TO DO:
Copy these lines word for word, leaving out the pictures in the listing.

EXERCISE INPUT:

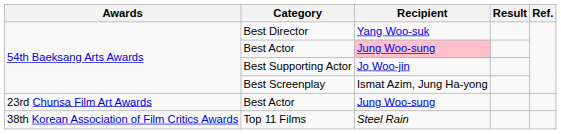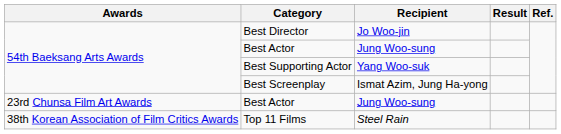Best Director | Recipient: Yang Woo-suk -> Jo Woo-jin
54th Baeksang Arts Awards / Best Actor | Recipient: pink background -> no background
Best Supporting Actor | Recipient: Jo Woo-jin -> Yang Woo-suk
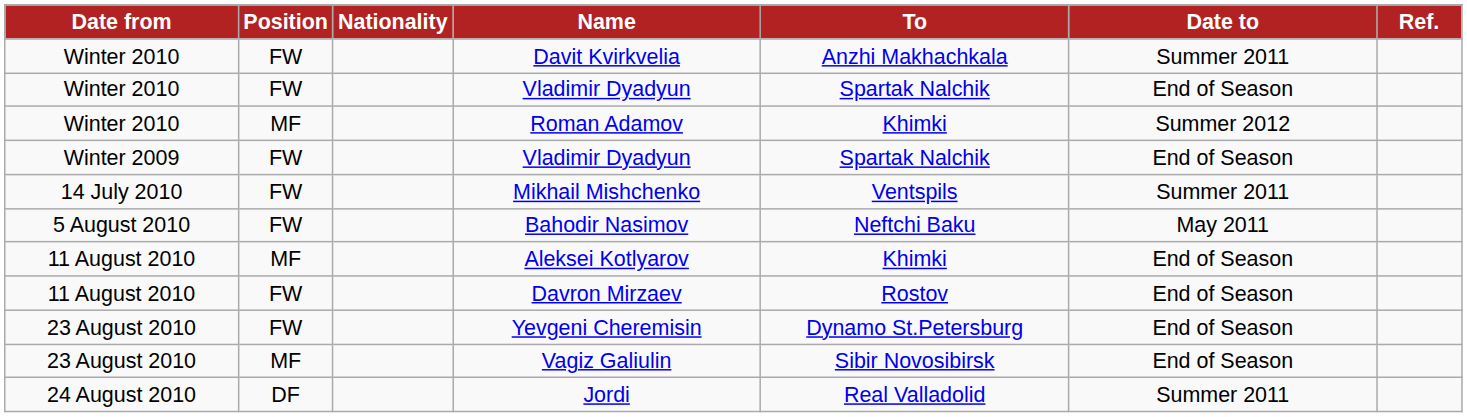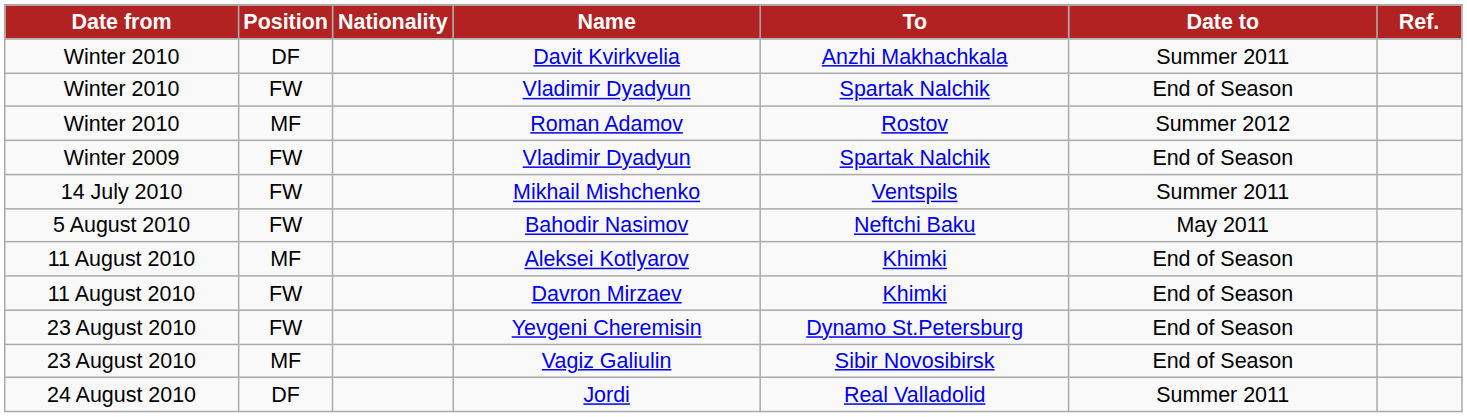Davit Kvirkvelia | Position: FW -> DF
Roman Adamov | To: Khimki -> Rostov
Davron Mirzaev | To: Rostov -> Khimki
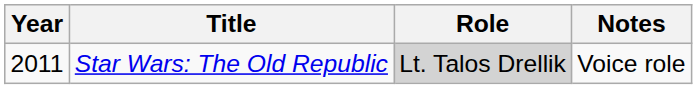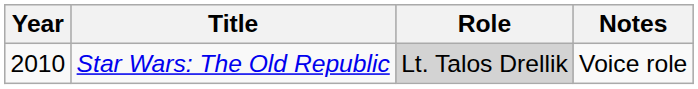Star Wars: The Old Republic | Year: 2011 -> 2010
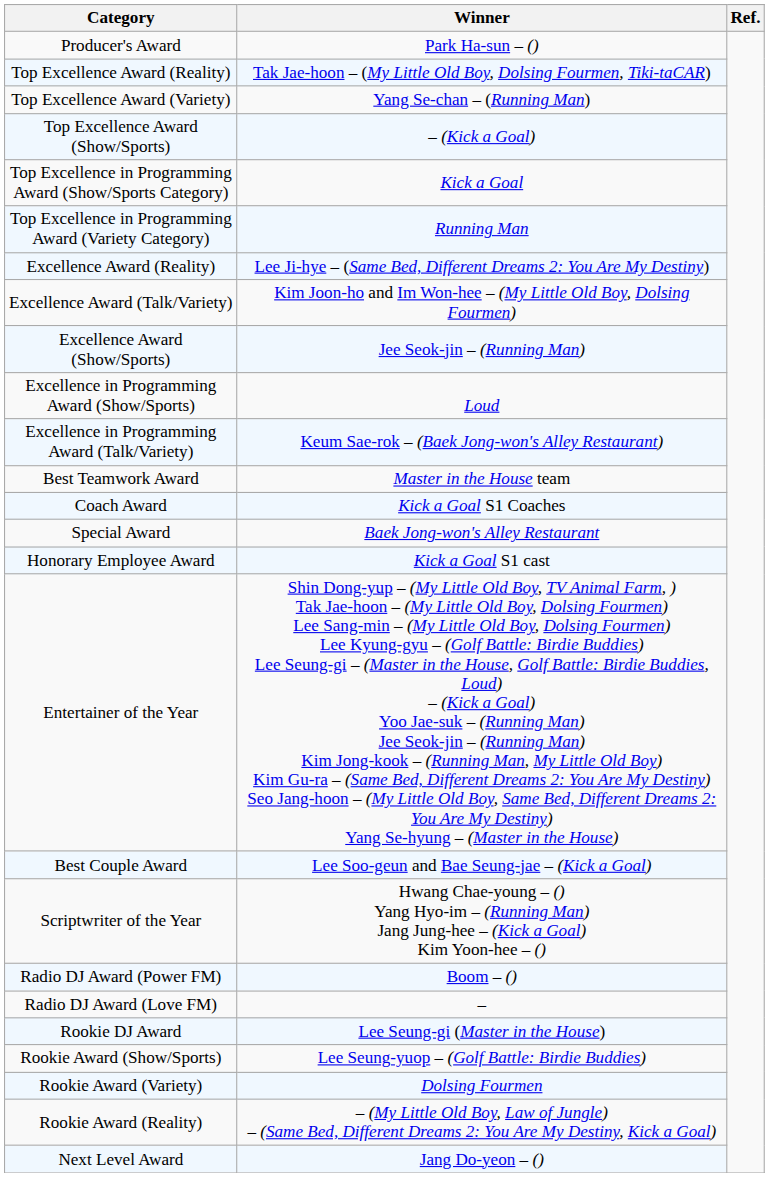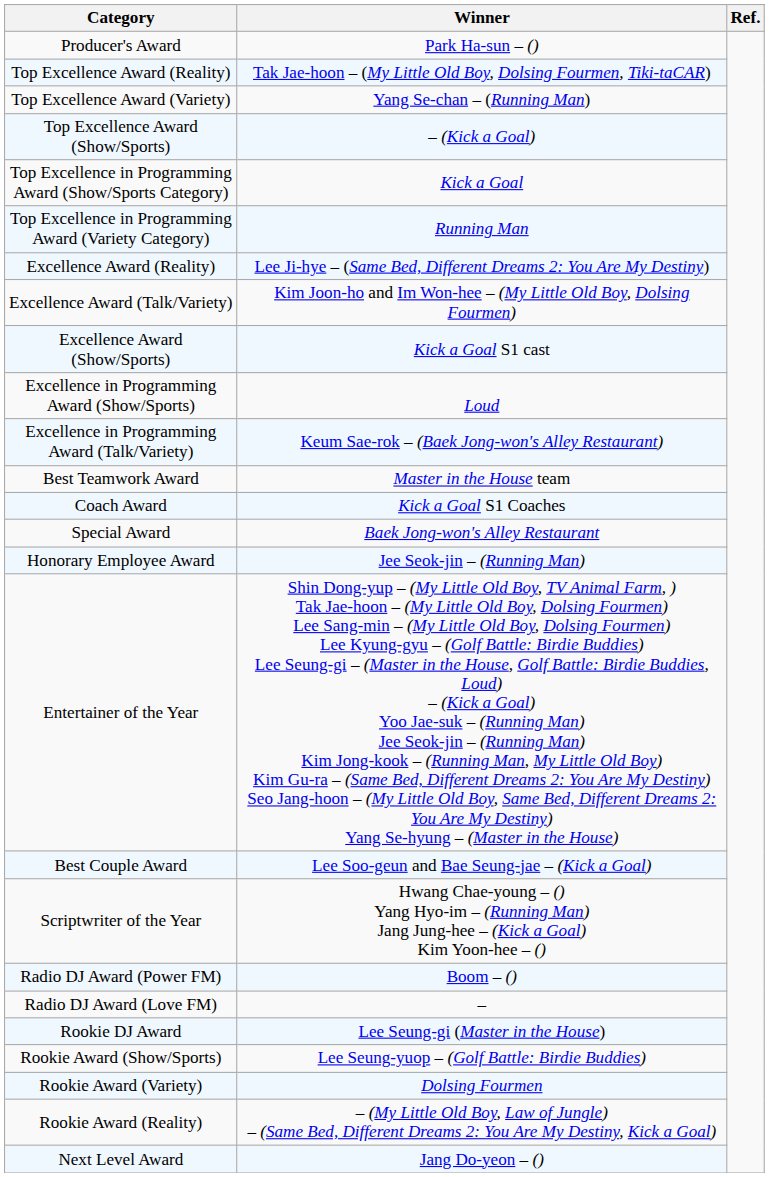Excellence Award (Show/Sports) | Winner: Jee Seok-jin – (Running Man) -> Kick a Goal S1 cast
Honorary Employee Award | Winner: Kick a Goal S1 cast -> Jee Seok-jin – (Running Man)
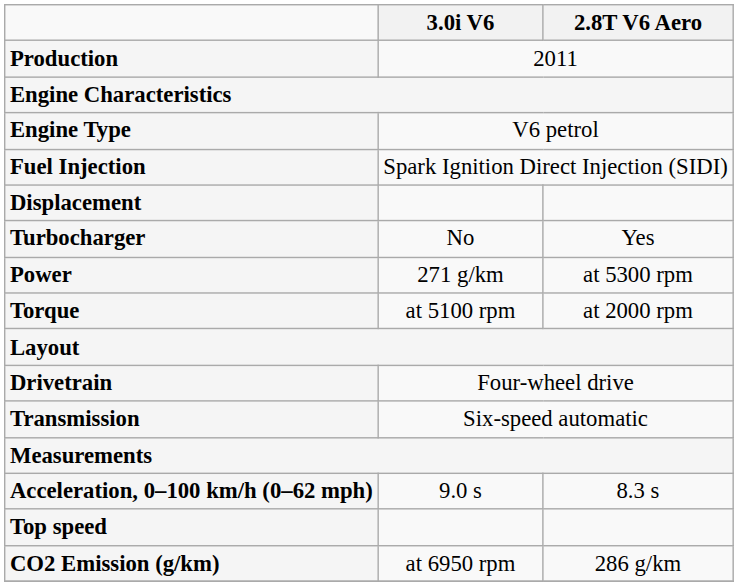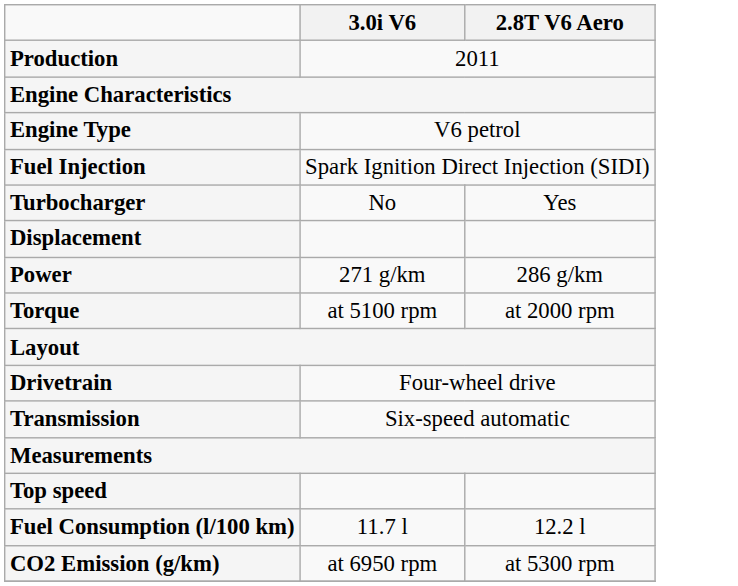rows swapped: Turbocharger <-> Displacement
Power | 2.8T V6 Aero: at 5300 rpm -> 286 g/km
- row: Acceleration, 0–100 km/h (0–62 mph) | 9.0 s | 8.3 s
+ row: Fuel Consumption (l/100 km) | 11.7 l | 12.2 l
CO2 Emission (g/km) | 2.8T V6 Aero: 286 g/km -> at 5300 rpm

SOLUTION TO THIS TASK:
Best Director | Recipient: Yang Woo-suk -> Jo Woo-jin
54th Baeksang Arts Awards / Best Actor | Recipient: pink background -> no background
Best Supporting Actor | Recipient: Jo Woo-jin -> Yang Woo-suk
Davit Kvirkvelia | Position: FW -> DF
Roman Adamov | To: Khimki -> Rostov
Davron Mirzaev | To: Rostov -> Khimki
Star Wars: The Old Republic | Year: 2011 -> 2010
Excellence Award (Show/Sports) | Winner: Jee Seok-jin – (Running Man) -> Kick a Goal S1 cast
Honorary Employee Award | Winner: Kick a Goal S1 cast -> Jee Seok-jin – (Running Man)
rows swapped: Turbocharger <-> Displacement
Power | 2.8T V6 Aero: at 5300 rpm -> 286 g/km
- row: Acceleration, 0–100 km/h (0–62 mph) | 9.0 s | 8.3 s
+ row: Fuel Consumption (l/100 km) | 11.7 l | 12.2 l
CO2 Emission (g/km) | 2.8T V6 Aero: 286 g/km -> at 5300 rpm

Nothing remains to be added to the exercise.